"Don't let wealth spoil them while they are young." William Langland's post-Black Death advice to parents, from a world where children had become scarce enough to overprotect.
Snowball fight, Tacuinum Sanitatis, folio 96v, c. 1390-1400. Workshop of Giovannino de Grassi. Bibliotheque nationale de France, NAL 1673.
Cecco Angiolieri was a Sienese poet active around 1260 to 1312, remembered for satirical verses of startling venom, including odes wishing death on his father. William Langland, author of Piers Plowman, wrote in the post-plague decades of the late fourteenth century and observed parents spoiling their children out of fear that pestilence would take them. The shift from Cecco's pre-plague world to Langland's post-plague world tracks something most people don’t realize: the modern Western concept of childhood as a distinct, protected phase of life was a historical invention. When plague killed the young disproportionately, children became scarce, and scarce things become valued.
In regard to the post-plague demographic system in which families limited the number of offspring to achieve or maintain greater prosperity, an additional idea is suggested by his argument: with the Black Death and its tragic onslaught, which by many accounts struck down a disproportionate number of the young, a new, more cherishing view of children arose during the late fourteenth and fifteenth centuries. As with many of the plague's reactions, its long- and short-term consequences were often mirror opposites of one another. In the face of the 1348 unprecedented disaster, fathers and mothers may well have abandoned their children, as one contemporary chronicler or story-teller after another reported and repeated. "Oh father, why have you abandoned me? … Mother, where have you gone?" were among the laments recorded by the 1348 chronicler from Piacenza, Gabrielle de' Mussis. Boccaccio ended his lament over relatives abandoning one another by reporting that "what is hardly believable, fathers and mothers [abandoned] their children as though they were not their own, disgusted by seeing or assisting them."
Yet by the time of the later onslaughts of pestilence in the fourteenth and fifteenth centuries, familial sentiments had radically shifted. Here, the complaints of the post-plague William Langland might be compared with those of the pre-plague Sienese poet Cecco Angiolieri. Disinherited from his worldly possessions because of the selfish pietistic zeal of his parents, Cecco penned his famous ode of familial hatred:
If I were death I would go to my father; If I were life I would flee from him; And I would do the same for my mother.
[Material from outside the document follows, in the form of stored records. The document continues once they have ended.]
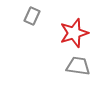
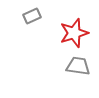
gray rectangle: rotated 42 degrees clockwise
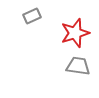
red star: moved 1 px right
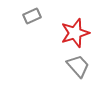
gray trapezoid: rotated 40 degrees clockwise
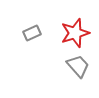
gray rectangle: moved 17 px down
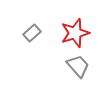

In contrast, a century later, Langland criticized parents of the merchant classes for spoiling their children, and suggested that the plague and rampant mortality may have been the cause of their parental overindulgence:
Don't let wealth spoil them while they are young Nor for fear of the pestilence indulge them beyond reason.
David Herlihy was a medieval demographic historian at Harvard who died in 1991 before completing the book based on his Gauss Lectures. Samuel K. Cohn Jr., his former student, edited and published the lectures as The Black Death and the Transformation of the West in 1997. The book argues that the plague's most significant long-term effects were economic and social rather than medical: labor shortages, wage increases, shifts in inheritance patterns, and a measurable transformation in how European societies valued their youngest members. Samuel K. Cohn's own work, The Black Death Transformed (2002), pushed the demographic argument further, questioning Herlihy's assumption that plague was bubonic and arguing from Italian death records that the disease killed with a selectivity that reshaped household economics across the continent.